Nina is as hopeless over Trigorin as the Goth-ish Mash (Summer Dawn Wallace, who gets to perform a few songs here) is over Con. And then there’s semi-sad sack Dev (Zak Wilson), who’s just as hopeless over Mash. Rounding out the parade of fools is Emma’s brother Sorin (incorporating several characters from The Seagull, played by Dan Higgs), who’s older than everyone else and perhaps a bit wiser, but just as unhappy.

While Posner relies on Chekhov’s original not only for character and plot but for tone, the playwright provides his own distinct flashes of brilliance, too. And director Vincent Carlson-Brown and his cast seem to understand what they’re doing in every aspect; they’re a pleasure to watch, on an almost bare set that nevertheless serves the actors well.

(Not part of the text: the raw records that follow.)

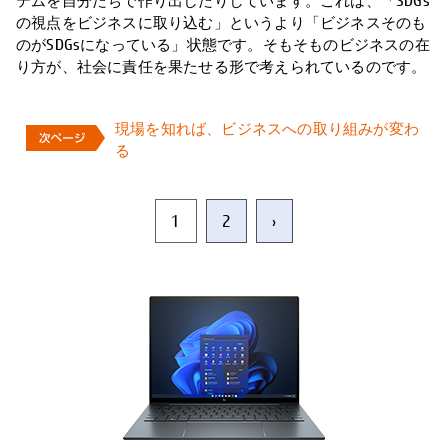
の視点をビジネスに取り込む」というより「ビジネスそのも
のがSDGsになっている」状態です。そもそものビジネスの在
り方が、社会に責任を果たせる形で考えられているのです。
現場を知れば、ビジネスへの取り組みが変わ
る
1
2
›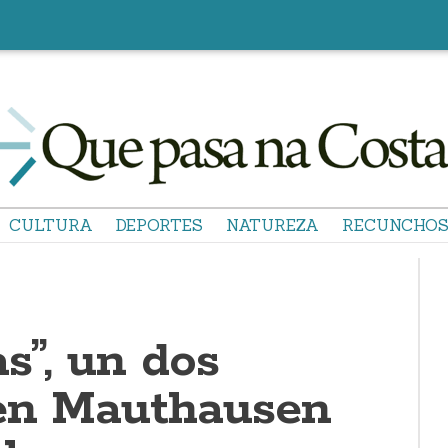
CULTURA
DEPORTES
NATUREZA
RECUNCHO
s”, un dos
 en Mauthausen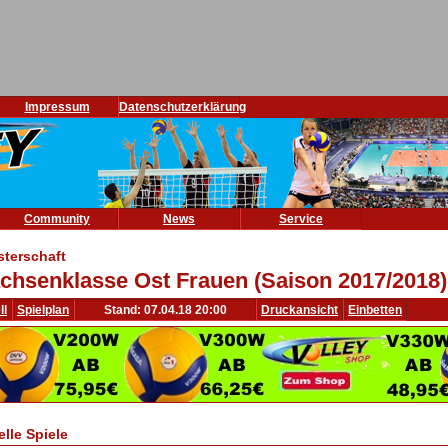
Impressum
Datenschutzerklärung
Community
News
Service
sterschaft
chsenklasse Ost Frauen (Saison 2017/2018)
ll
Spielplan
Stand: 07.04.18 20:00
Druckansicht
Einbetten
elle Spiele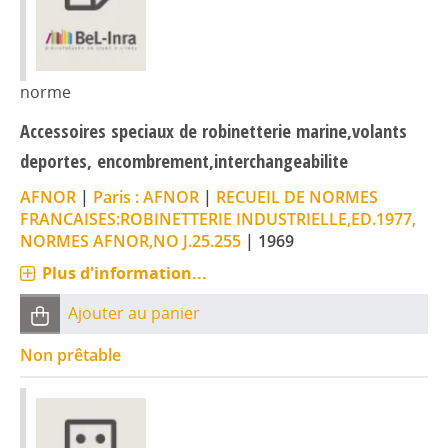
norme
Accessoires speciaux de robinetterie marine,volants
deportes, encombrement,interchangeabilite
AFNOR
|
Paris : AFNOR
|
RECUEIL DE NORMES
FRANCAISES:ROBINETTERIE INDUSTRIELLE,ED.1977,
NORMES AFNOR,NO J.25.255
|
1969
Plus d'information...
Ajouter au panier
Non prêtable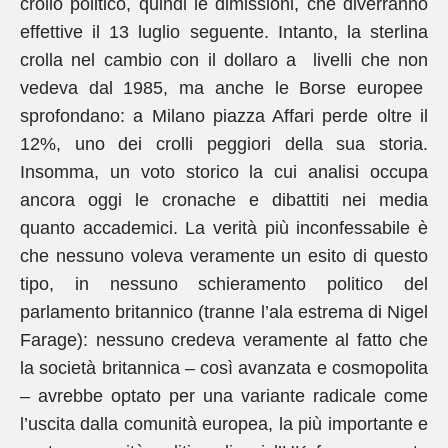
crollo politico, quindi le dimissioni, che diverranno
effettive il 13 luglio seguente. Intanto, la sterlina
crolla nel cambio con il dollaro a livelli che non
vedeva dal 1985, ma anche le Borse europee
sprofondano: a Milano piazza Affari perde oltre il
12%, uno dei crolli peggiori della sua storia.
Insomma, un voto storico la cui analisi occupa
ancora oggi le cronache e dibattiti nei media
quanto accademici. La verità più inconfessabile è
che nessuno voleva veramente un esito di questo
tipo, in nessuno schieramento politico del
parlamento britannico (tranne l’ala estrema di Nigel
Farage): nessuno credeva veramente al fatto che
la società britannica – così avanzata e cosmopolita
– avrebbe optato per una variante radicale come
l’uscita dalla comunità europea, la più importante e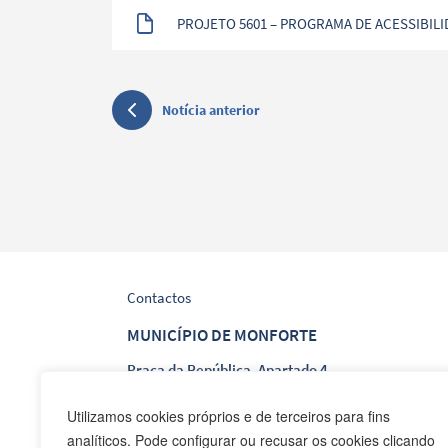
PROJETO 5601 – PROGRAMA DE ACESSIBIL
ALEIXO
Notícia anterior
Contactos
MUNICÍPIO DE MONFORTE
Praça da República, Apartado 4
NIF: 506 873 412
Utilizamos cookies próprios e de terceiros para fins
analíticos. Pode configurar ou recusar os cookies clicando
T.
245 578 060 (Chamada para a Rede Fixa Nacion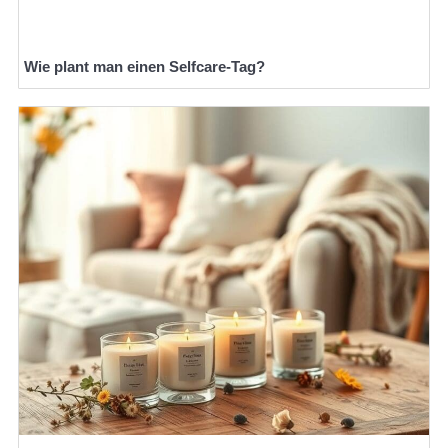
Wie plant man einen Selfcare-Tag?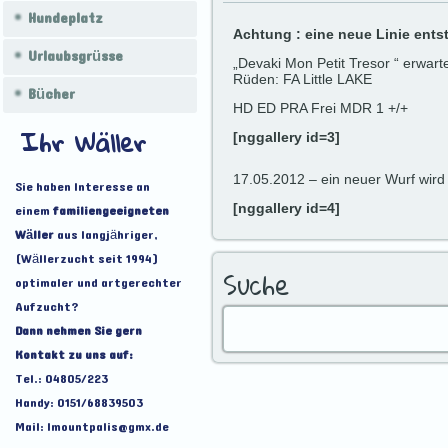
Hundeplatz
Achtung : eine neue Linie ents
Urlaubsgrüsse
„Devaki Mon Petit Tresor “ erwar
Rüden: FA Little LAKE
Bücher
HD ED PRA Frei MDR 1 +/+
Ihr Wäller
[nggallery id=3]
17.05.2012 – ein neuer Wurf wird
Sie haben Interesse an
einem
familiengeeigneten
[nggallery id=4]
Wäller
aus langjähriger,
(Wällerzucht seit 1994)
Suche
optimaler und artgerechter
Aufzucht?
Dann nehmen Sie gern
Kontakt zu uns auf:
Tel.: 04805/223
Handy: 0151/68839503
Mail: lmountpalis@gmx.de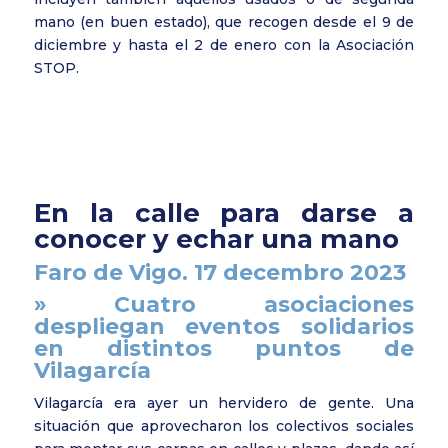
mano (en buen estado), que recogen desde el 9 de
diciembre y hasta el 2 de enero con la Asociación
STOP.
En la calle para darse a
conocer y echar una mano
Faro de Vigo. 17 decembro 2023
» Cuatro asociaciones
despliegan eventos solidarios
en distintos puntos de
Vilagarcía
Vilagarcía era ayer un hervidero de gente. Una
situación que aprovecharon los colectivos sociales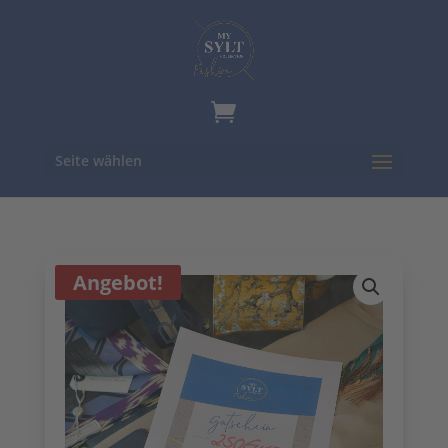
Seite wählen
Angebot!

McGranahan is impassioned as Con, Hogan totally believable as a woman who cares for her son but doesn’t know how to mother, De La Cruz lovely and almost heart-breaking as Nina. Wallace goes for the jugular as the sharp-tongued Mash. (“What kind of a God needs a laugh as bad as that?” she demands at one point concerning all of the unrequited love going around.) Wilson is likable as Dev, Higgs enjoyably rueful as Sorin, and Lipstein suitably torn between personal and professional interests as Trigorin.

He also gets to utter lines that seem to directly channel Chekhov, in a 21st-century kind of way: “I love them [people]. All of them…All of you. You’re all so f---ed up in such endlessly fascinating ways…”. That about sums it up.